When an incandescent bulb goes out there is typically a flash associated with the energizing current hitting the filament and poof, you are groping around in the dark looking for a flashlight or other lamp to find a new bulb and replace it.

CFL bulbs start out much dimmer than a normal bulb and while they may get to a brightness that is acceptable, most need that brightness when they flip the switch, not 10 minutes later after it warms up.

woman-holding-light-bulbs

CFL bulbs should never be used in places where the light needed is just for a few moments i.e. closets or bathrooms.  CFL bulbs should not be turned off before they are allowed to reach operating temperature as doing so shortens their life.

LED bulbs start out bright and as they age lose their intensity or luminance as they age so, a bright bulb will eventually turn into a very dim bulb.

The prices of the alternatives are still higher than they need to be to rationalize an ROI on the product.  The average house does not use enough electricity on bulbs to generate an ROI to justify using expensive bulbs.  Stores and office building do but, the average home does not.

Typical government thinking is that one house, no, two houses no, a neighborhood full of houses all using $6 bulbs vs .25 bulbs, and you save some energy and the bulb companies make a hell of a lot more money than on a few $0.25 bulbs.

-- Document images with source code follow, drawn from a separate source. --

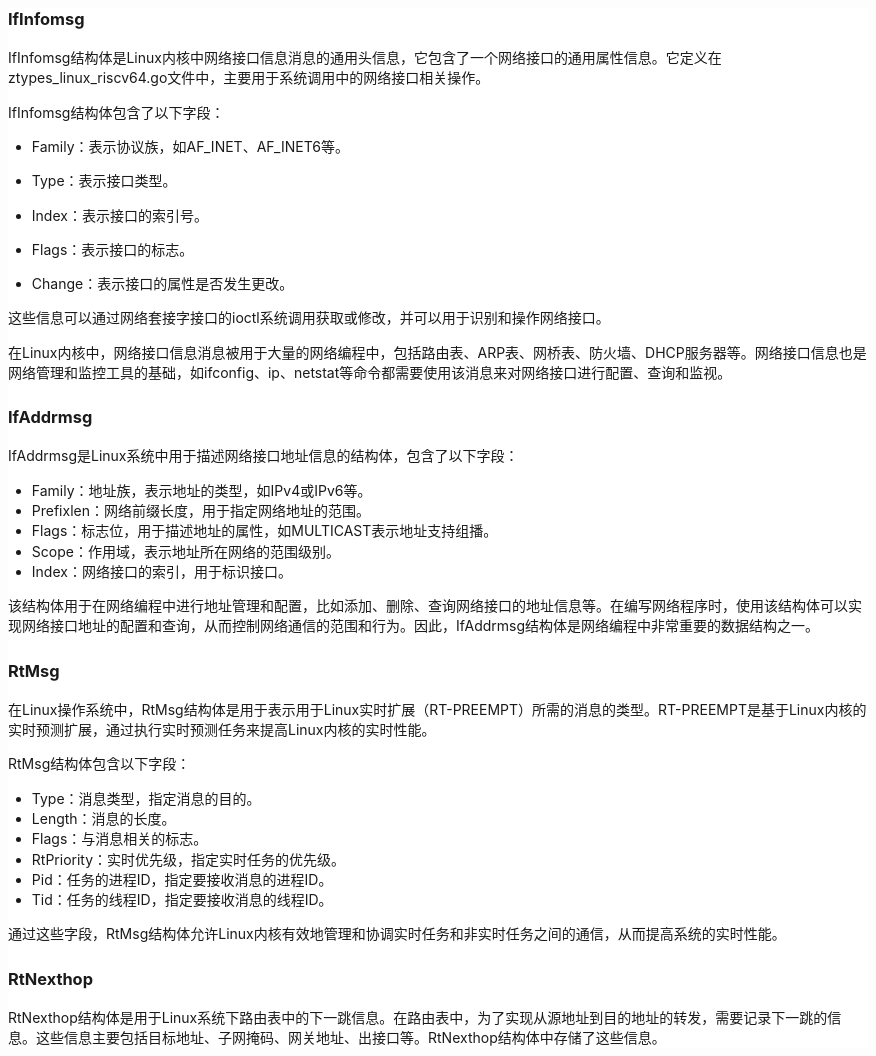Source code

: ### IfInfomsg

IfInfomsg结构体是Linux内核中网络接口信息消息的通用头信息，它包含了一个网络接口的通用属性信息。它定义在ztypes_linux_riscv64.go文件中，主要用于系统调用中的网络接口相关操作。

IfInfomsg结构体包含了以下字段：

- Family：表示协议族，如AF_INET、AF_INET6等。

- Type：表示接口类型。

- Index：表示接口的索引号。

- Flags：表示接口的标志。

- Change：表示接口的属性是否发生更改。

这些信息可以通过网络套接字接口的ioctl系统调用获取或修改，并可以用于识别和操作网络接口。

在Linux内核中，网络接口信息消息被用于大量的网络编程中，包括路由表、ARP表、网桥表、防火墙、DHCP服务器等。网络接口信息也是网络管理和监控工具的基础，如ifconfig、ip、netstat等命令都需要使用该消息来对网络接口进行配置、查询和监视。



### IfAddrmsg

IfAddrmsg是Linux系统中用于描述网络接口地址信息的结构体，包含了以下字段：

- Family：地址族，表示地址的类型，如IPv4或IPv6等。
- Prefixlen：网络前缀长度，用于指定网络地址的范围。
- Flags：标志位，用于描述地址的属性，如MULTICAST表示地址支持组播。
- Scope：作用域，表示地址所在网络的范围级别。
- Index：网络接口的索引，用于标识接口。

该结构体用于在网络编程中进行地址管理和配置，比如添加、删除、查询网络接口的地址信息等。在编写网络程序时，使用该结构体可以实现网络接口地址的配置和查询，从而控制网络通信的范围和行为。因此，IfAddrmsg结构体是网络编程中非常重要的数据结构之一。



### RtMsg

在Linux操作系统中，RtMsg结构体是用于表示用于Linux实时扩展（RT-PREEMPT）所需的消息的类型。RT-PREEMPT是基于Linux内核的实时预测扩展，通过执行实时预测任务来提高Linux内核的实时性能。

RtMsg结构体包含以下字段：

- Type：消息类型，指定消息的目的。
- Length：消息的长度。
- Flags：与消息相关的标志。
- RtPriority：实时优先级，指定实时任务的优先级。
- Pid：任务的进程ID，指定要接收消息的进程ID。
- Tid：任务的线程ID，指定要接收消息的线程ID。

通过这些字段，RtMsg结构体允许Linux内核有效地管理和协调实时任务和非实时任务之间的通信，从而提高系统的实时性能。



### RtNexthop

RtNexthop结构体是用于Linux系统下路由表中的下一跳信息。在路由表中，为了实现从源地址到目的地址的转发，需要记录下一跳的信息。这些信息主要包括目标地址、子网掩码、网关地址、出接口等。RtNexthop结构体中存储了这些信息。
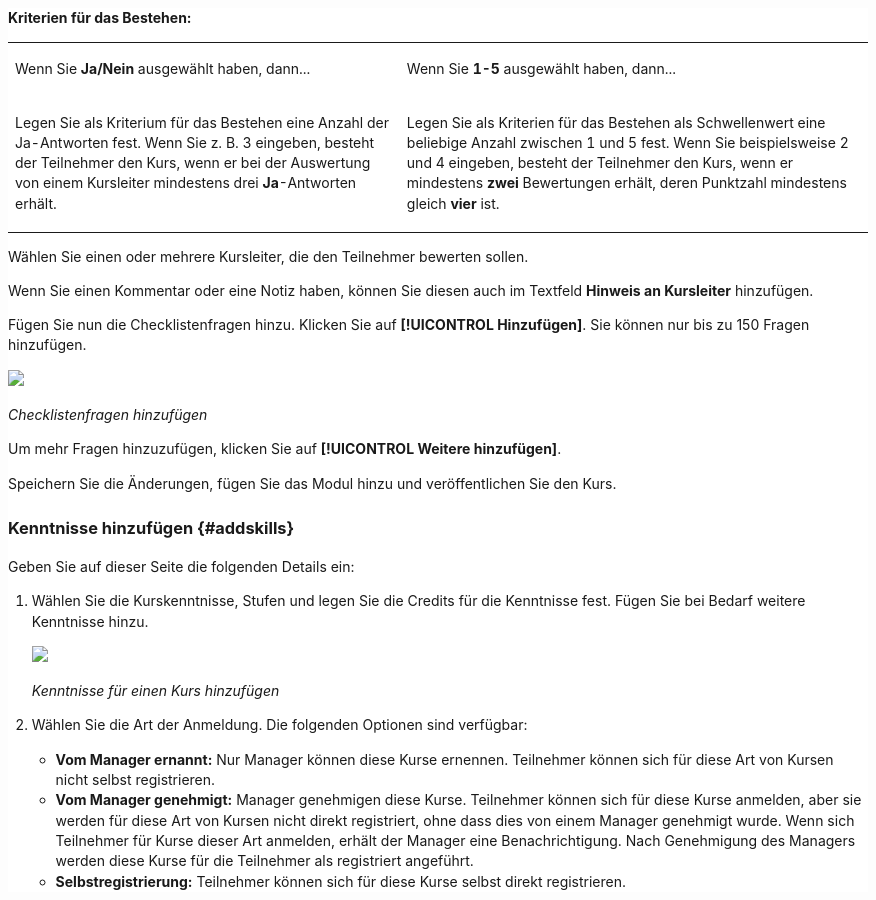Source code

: **Kriterien für das Bestehen:**

<table>
 <tbody>
  <tr>
   <td>
    <p>Wenn Sie <b>Ja/Nein</b> ausgewählt haben, dann...</p></td>
   <td>
    <p>Wenn Sie <b>1-5</b> ausgewählt haben, dann...</p></td>
  </tr>
  <tr>
   <td>
    <p>Legen Sie als Kriterium für das Bestehen eine Anzahl der Ja-Antworten fest. Wenn Sie z. B. 3 eingeben, besteht der Teilnehmer den Kurs, wenn er bei der Auswertung von einem Kursleiter mindestens drei <b>Ja</b>-Antworten erhält.</p></td>
   <td>
    <p>Legen Sie als Kriterien für das Bestehen als Schwellenwert eine beliebige Anzahl zwischen 1 und 5 fest. Wenn Sie beispielsweise 2 und 4 eingeben, besteht der Teilnehmer den Kurs, wenn er mindestens <b>zwei </b>Bewertungen erhält, deren Punktzahl mindestens gleich <b>vier</b> ist.</p></td>
  </tr>
 </tbody>
</table>

Wählen Sie einen oder mehrere Kursleiter, die den Teilnehmer bewerten sollen.

Wenn Sie einen Kommentar oder eine Notiz haben, können Sie diesen auch im Textfeld **Hinweis an Kursleiter** hinzufügen.

Fügen Sie nun die Checklistenfragen hinzu. Klicken Sie auf **[!UICONTROL Hinzufügen]**. Sie können nur bis zu 150 Fragen hinzufügen.

![](assets/add-checklist-questions.png)

*Checklistenfragen hinzufügen*

Um mehr Fragen hinzuzufügen, klicken Sie auf **[!UICONTROL Weitere hinzufügen]**.

Speichern Sie die Änderungen, fügen Sie das Modul hinzu und veröffentlichen Sie den Kurs.

### Kenntnisse hinzufügen {#addskills}

Geben Sie auf dieser Seite die folgenden Details ein:

1. Wählen Sie die Kurskenntnisse, Stufen und legen Sie die Credits für die Kenntnisse fest. Fügen Sie bei Bedarf weitere Kenntnisse hinzu.

   ![](assets/course-skills.png)

   *Kenntnisse für einen Kurs hinzufügen*

1. Wählen Sie die Art der Anmeldung. Die folgenden Optionen sind verfügbar:

   * **Vom Manager ernannt:** Nur Manager können diese Kurse ernennen. Teilnehmer können sich für diese Art von Kursen nicht selbst registrieren.
   * **Vom Manager genehmigt:** Manager genehmigen diese Kurse. Teilnehmer können sich für diese Kurse anmelden, aber sie werden für diese Art von Kursen nicht direkt registriert, ohne dass dies von einem Manager genehmigt wurde. Wenn sich Teilnehmer für Kurse dieser Art anmelden, erhält der Manager eine Benachrichtigung. Nach Genehmigung des Managers werden diese Kurse für die Teilnehmer als registriert angeführt.
   * **Selbstregistrierung:** Teilnehmer können sich für diese Kurse selbst direkt registrieren.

The energy company then has to raise their rates to make up the difference in the losses of lower usage, so everybody wins!  Everybody except you the consumer.

Because larger incandescent bulbs are being removed from the market, we are forced to buy an alternative whether we want to or not.

When a CFL bulb just stops working instead of dimly glowing or flickering before its time, why?  What happens to it if it simply stops!

The circuit board which I alluded to earlier produces the voltages necessary to make the bulb work.  As I have done with the Wall wart in an earlier post,  I have also done with the bulb.  In my job, I have to determine the “root cause analysis!”  What failed and why.  In this case it is a design flaw.

Scott's Bulb Look at the dark area on the board you can see where it has gotten plenty hot!
Scott’s Bulb
Look at the dark area on the board you can see where it has gotten plenty hot!
Scott 100 watt CFL that died prematurely.
I am not sure if you can tell but, the solder joints that hold on that three legged component which I think is an SCR of some sort (guess) has become much too hot and actually melted the solder away from the pins. This part should have a heat-sink on it. Using the rule of thumb method of engineering. If you cant put your thumb on it because of the heat, better re-engineer it. This is the 100 watt model of the CFL which uses 23 watts.


Here you will see the circuit board and its associated components.  You can see where the board has gotten hot, so hot in fact that the solder connection to this part have come loose causing the failure of the bulb.

burned-bulb
Failed bulb found on the internet. There are many such stories out there but I am trying to determine why.

One cannot help but wonder how much of a fire hazard that these bulbs are.

I would not leave my house with these things on, as I don’t think that they are that trustworthy.

I would certainly make sure that my smoke detectors had good batteries as well.